On Thursday, 30 April 2015 at 00:14:18 UTC, Martin Nowak wrote:
On 04/27/2015 03:42 PM, Timo Sintonen wrote:

The basic idea has been to make as little changes as possible. I started

Wonder if it makes more sense to start from zero and add as few files as possible.

That was my thought too.

Druntime doesn't do much useful stuff for a µC anyhow.

I agree. Things like stdint is needed very much. -But this does not really add anything to the binary file size.

What might be interesting is this.

- core.bitop
- maybe core.atomic
- some gcc simd module
- libc bindings for core.stdc.math and core.stdc.stdio for printf

Indeed. Personally I hate printf, FILE* and the like, but a huge crowd needs them, so I'll admit defeat here. ;)

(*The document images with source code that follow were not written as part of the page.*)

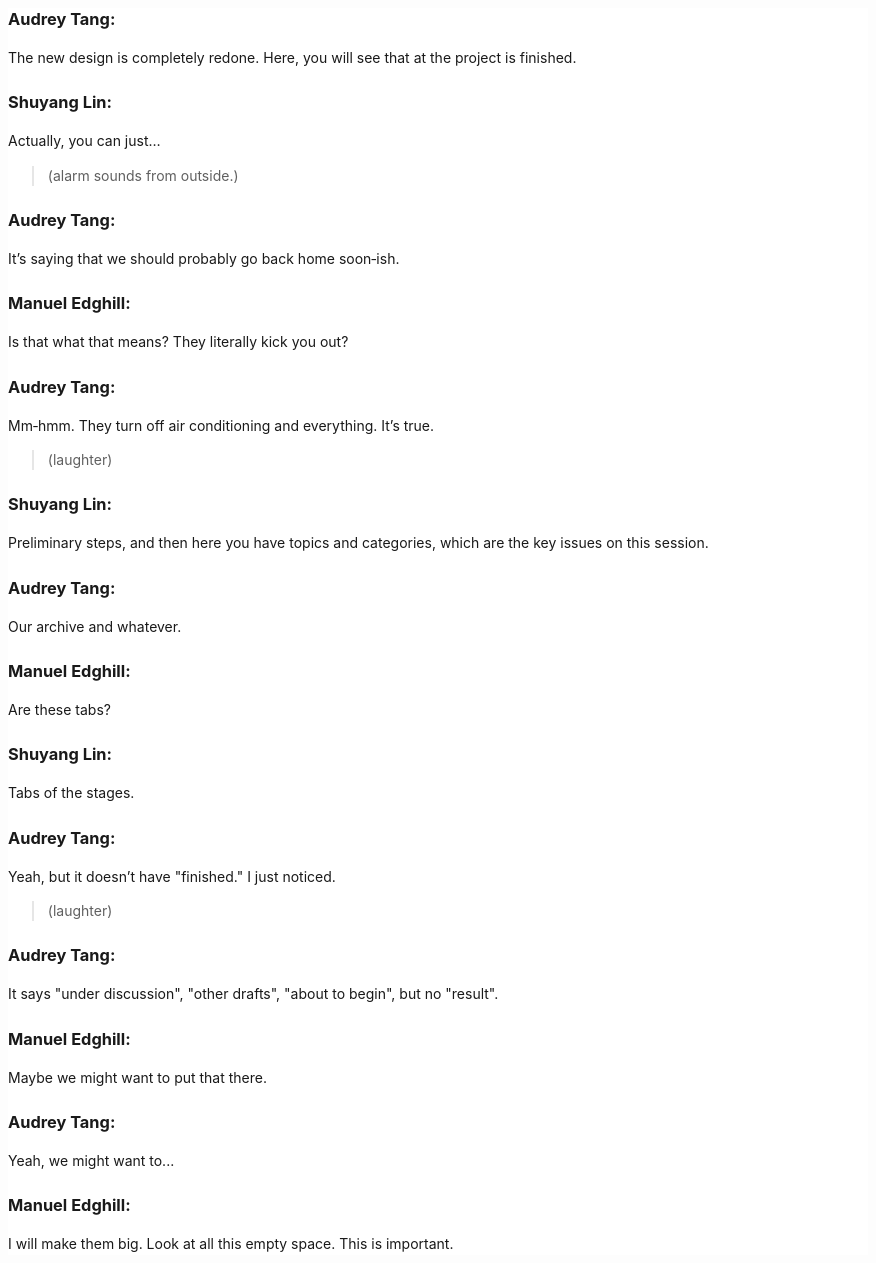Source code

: ### Audrey Tang:
The new design is completely redone. Here, you will see that at the project is finished.

### Shuyang Lin:
Actually, you can just…

> (alarm sounds from outside.)

### Audrey Tang:
It’s saying that we should probably go back home soon‑ish.

### Manuel Edghill:
Is that what that means? They literally kick you out?

### Audrey Tang:
Mm‑hmm. They turn off air conditioning and everything. It’s true.

> (laughter)

### Shuyang Lin:
Preliminary steps, and then here you have topics and categories, which are the key issues on this session.

### Audrey Tang:
Our archive and whatever.

### Manuel Edghill:
Are these tabs?

### Shuyang Lin:
Tabs of the stages.

### Audrey Tang:
Yeah, but it doesn’t have &quot;finished.&quot; I just noticed.

> (laughter)

### Audrey Tang:
It says &quot;under discussion&quot;, &quot;other drafts&quot;, &quot;about to begin&quot;, but no &quot;result&quot;.

### Manuel Edghill:
Maybe we might want to put that there.

### Audrey Tang:
Yeah, we might want to...

### Manuel Edghill:
I will make them big. Look at all this empty space. This is important.
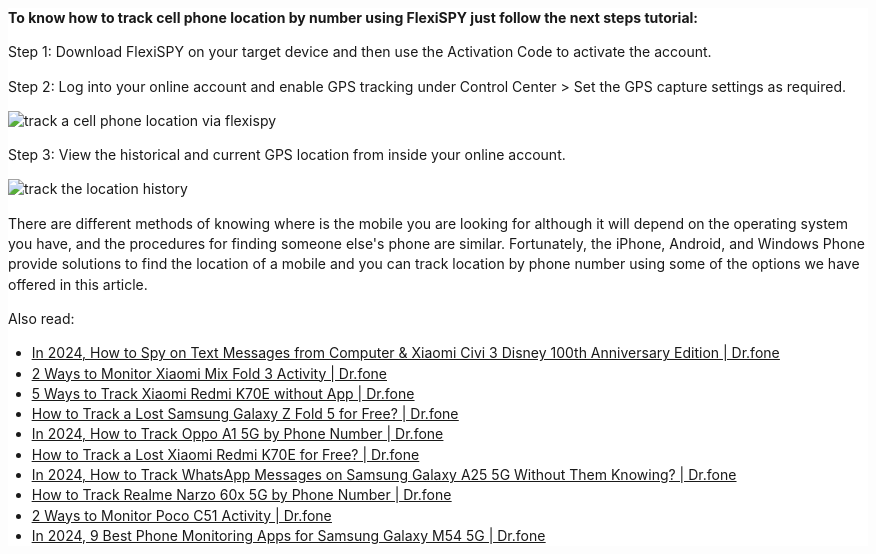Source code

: **To know how to track cell phone location by number using FlexiSPY just follow the next steps tutorial:**

Step 1: Download FlexiSPY on your target device and then use the Activation Code to activate the account.

Step 2: Log into your online account and enable GPS tracking under Control Center > Set the GPS capture settings as required.

![track a cell phone location via flexispy](https://images.wondershare.com/drfone/article/2022/02/track-a-cell-phone-location-by-number.jpg)

Step 3: View the historical and current GPS location from inside your online account.

![track the location history](https://images.wondershare.com/drfone/article/2022/02/track-a-cell-phone-location-by-number-01.jpg)

There are different methods of knowing where is the mobile you are looking for although it will depend on the operating system you have, and the procedures for finding someone else's phone are similar. Fortunately, the iPhone, Android, and Windows Phone provide solutions to find the location of a mobile and you can track location by phone number using some of the options we have offered in this article.


<ins class="adsbygoogle"
     style="display:block"
     data-ad-format="autorelaxed"
     data-ad-client="ca-pub-7571918770474297"
     data-ad-slot="1223367746"></ins>
<ins class="adsbygoogle"
     style="display:block"
     data-ad-client="ca-pub-7571918770474297"
     data-ad-slot="8358498916"
     data-ad-format="auto"
     data-full-width-responsive="true"></ins>


<span class="atpl-alsoreadstyle">Also read:</span>
<div><ul>
<li><a href="https://android-location-track.techidaily.com/in-2024-how-to-spy-on-text-messages-from-computer-and-xiaomi-civi-3-disney-100th-anniversary-edition-drfone-by-drfone-virtual-android/"><u>In 2024, How to Spy on Text Messages from Computer & Xiaomi Civi 3 Disney 100th Anniversary Edition | Dr.fone</u></a></li>
<li><a href="https://android-location-track.techidaily.com/2-ways-to-monitor-xiaomi-mix-fold-3-activity-drfone-by-drfone-virtual-android/"><u>2 Ways to Monitor Xiaomi Mix Fold 3 Activity | Dr.fone</u></a></li>
<li><a href="https://android-location-track.techidaily.com/5-ways-to-track-xiaomi-redmi-k70e-without-app-drfone-by-drfone-virtual-android/"><u>5 Ways to Track Xiaomi Redmi K70E without App | Dr.fone</u></a></li>
<li><a href="https://android-location-track.techidaily.com/how-to-track-a-lost-samsung-galaxy-z-fold-5-for-free-drfone-by-drfone-virtual-android/"><u>How to Track a Lost Samsung Galaxy Z Fold 5 for Free? | Dr.fone</u></a></li>
<li><a href="https://android-location-track.techidaily.com/in-2024-how-to-track-oppo-a1-5g-by-phone-number-drfone-by-drfone-virtual-android/"><u>In 2024, How to Track Oppo A1 5G by Phone Number | Dr.fone</u></a></li>
<li><a href="https://android-location-track.techidaily.com/how-to-track-a-lost-xiaomi-redmi-k70e-for-free-drfone-by-drfone-virtual-android/"><u>How to Track a Lost Xiaomi Redmi K70E for Free? | Dr.fone</u></a></li>
<li><a href="https://android-location-track.techidaily.com/in-2024-how-to-track-whatsapp-messages-on-samsung-galaxy-a25-5g-without-them-knowing-drfone-by-drfone-virtual-android/"><u>In 2024, How to Track WhatsApp Messages on Samsung Galaxy A25 5G Without Them Knowing? | Dr.fone</u></a></li>
<li><a href="https://android-location-track.techidaily.com/how-to-track-realme-narzo-60x-5g-by-phone-number-drfone-by-drfone-virtual-android/"><u>How to Track Realme Narzo 60x 5G by Phone Number | Dr.fone</u></a></li>
<li><a href="https://android-location-track.techidaily.com/2-ways-to-monitor-poco-c51-activity-drfone-by-drfone-virtual-android/"><u>2 Ways to Monitor Poco C51 Activity | Dr.fone</u></a></li>
<li><a href="https://android-location-track.techidaily.com/in-2024-9-best-phone-monitoring-apps-for-samsung-galaxy-m54-5g-drfone-by-drfone-virtual-android/"><u>In 2024, 9 Best Phone Monitoring Apps for Samsung Galaxy M54 5G | Dr.fone</u></a></li>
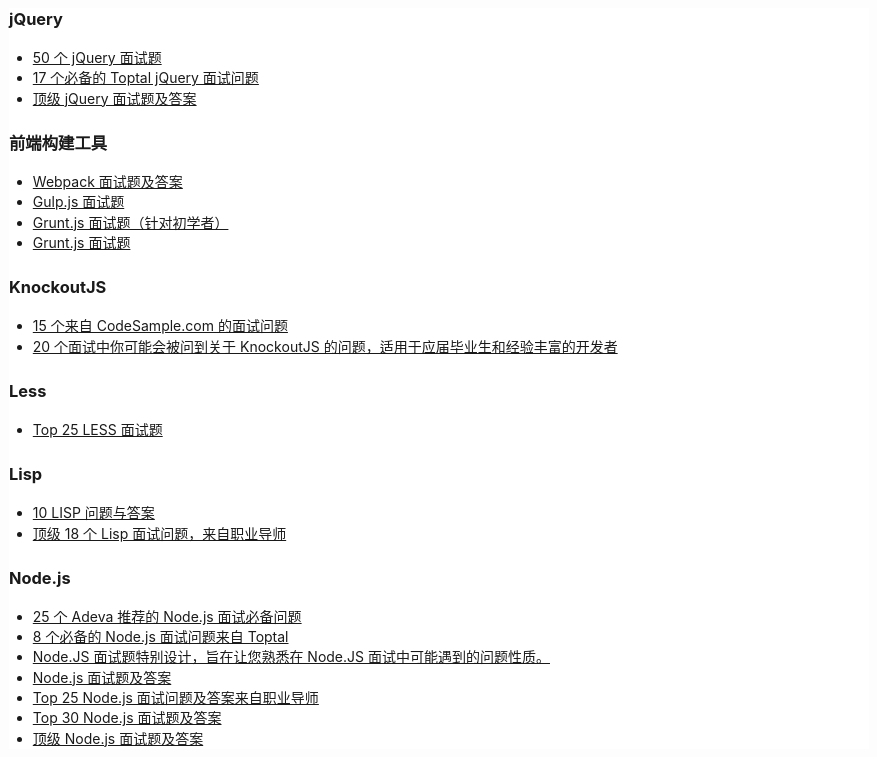 ### jQuery



- [
  50 个 jQuery 面试题](https://career.guru99.com/top-50-jquery-interview-questions/)
- [
  17 个必备的 Toptal jQuery 面试问题](https://www.toptal.com/jquery/interview-questions)
- [
  顶级 jQuery 面试题及答案](https://www.techgeekbuzz.com/top-jquery-interview-questions/)

### 前端构建工具



- [
  Webpack 面试题及答案](https://github.com/styopdev/webpack-interview-questions)
- [
  Gulp.js 面试题](https://www.codeproject.com/Articles/1065184/Latest-Gulp-js-interview-questions)
- [
  Grunt.js 面试题（针对初学者）](http://www.talkingdotnet.com/grunt-js-interview-questions/)
- [
  Grunt.js 面试题](https://mindmajix.com/grunt-interview-questions)

### KnockoutJS



- [
  15 个来自 CodeSample.com 的面试问题](http://www.code-sample.com/2014/01/knockout-js-interview-questions-and.html)
- [
  20 个面试中你可能会被问到关于 KnockoutJS 的问题，适用于应届毕业生和经验丰富的开发者](http://www.codeproject.com/Articles/987899/KnockoutJS-interview-questions)

### Less



- [
  Top 25 LESS 面试题](http://career.guru99.com/top-25-less-interview-questions/)

### Lisp



- [
  10 LISP 问题与答案](http://www.sanfoundry.com/lisp-mcqs-class/)
- [
  顶级 18 个 Lisp 面试问题，来自职业导师](http://career.guru99.com/top-18-lisp-interview-questions/)

### Node.js



- [
  25 个 Adeva 推荐的 Node.js 面试必备问题](https://adevait.com/nodejs/interview-questions)
- [
  8 个必备的 Node.js 面试问题来自 Toptal](http://www.toptal.com/nodejs/interview-questions)
- [
  Node.JS 面试题特别设计，旨在让您熟悉在 Node.JS 面试中可能遇到的问题性质。](http://www.tutorialspoint.com/nodejs/nodejs_interview_questions.htm)
- [
  Node.js 面试题及答案](https://blog.risingstack.com/node-js-interview-questions/)
- [
  Top 25 Node.js 面试问题及答案来自职业导师](http://career.guru99.com/top-25-interview-questions-on-node-js/)
- [
  Top 30 Node.js 面试题及答案](https://www.techbeamers.com/top-30-node-js-interview-questions-answers/)
- [
  顶级 Node.js 面试题及答案](https://www.interviewbit.com/node-js-interview-questions/)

My thoughts are in the direction: "lightweight", "quick", "functional". Eg. "Everything that does not add to the executable size on its own is welcome." and "If it's absolutely required, then OK, add it." -But I'd say that everything else should be up to the user to add (if possible). Some people might not use strings - normally I only use zero-terminated character arrays myself, so I would consider this optional. But on the other hand, strings in D are very powerful, so I would hate if I weren't able to use them. Associate arrays are in the same boat. Thus, if the user is lucky enough to have a file system (eg. SD-card), then it would make sense to have a FILE*. On the other hand, I wouldn't like the FILE* on anything that does not have any disk-like peripherals.